In a world of data analysis, this bias has its origins in another common use of data that originated in the world of manufacturing: Six Sigma. Six Sigma, in fact, describes a statistical result that stands for extremely little variation from the mean (resulting in 3.4 defects in a process per every million opportunities to have a defect). “One of the guiding principles behind Six Sigma is that variation in a process creates waste and errors. Eliminating variation, then, will make that process more efficient, cost-effective and error-free.” (from the Villanova University definition of Six Sigma)

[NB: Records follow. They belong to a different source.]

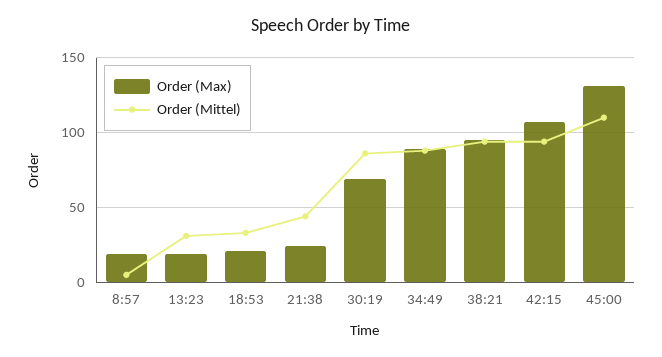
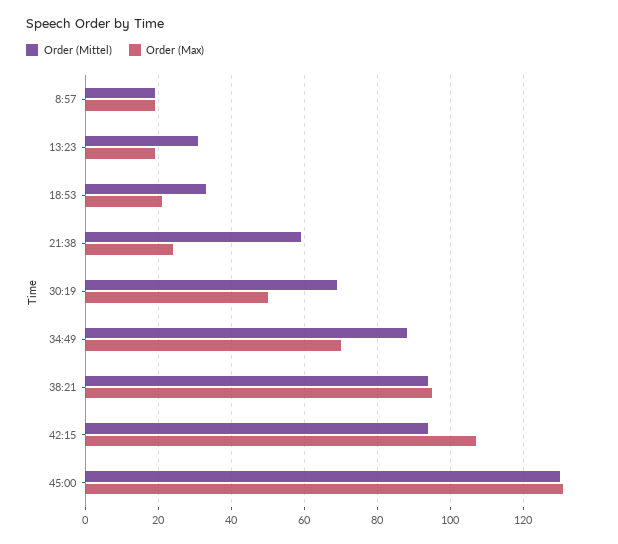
Order (Mittel), 8:57: 5 -> 20
Order (Mittel), 21:38: 45 -> 60
Order (Max), 30:19: 70 -> 50
Order (Mittel), 30:19: 85 -> 70
Order (Max), 34:49: 90 -> 70
Order (Mittel), 45:00: 110 -> 130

A normally distributed population regresses towards the mean over time. Behavioral manipulation that is driven by the data on a population might create a feedback loop between the data and the actions it takes to influence the population’s behavior based on those data.
Does successful “behavioral manipulation” increasingly steer individuals towards a state where “one size fits all?” This question is not meant to imply a moral judgment on these activities or even imply that the practitioners of it are necessarily aware of this effect. But it is a question that should be asked if for no other reason than it might fall under the category of defining “unintended, perhaps unwelcome, consequences.”
A conclusion against certainty
Certainty can destroy useful discovery. The current momentum of Big Data collection, analytics and use, our acknowledgment that our actions can have unintended consequences and the sheer volume of data being collected all suggest that this is no time to be certain of things. I’m sure of that.
 Pre-dating the world of Big Data, the bias against variability has been promoted by economists, who for centuries have demonstrated that efficiency comes with specialization.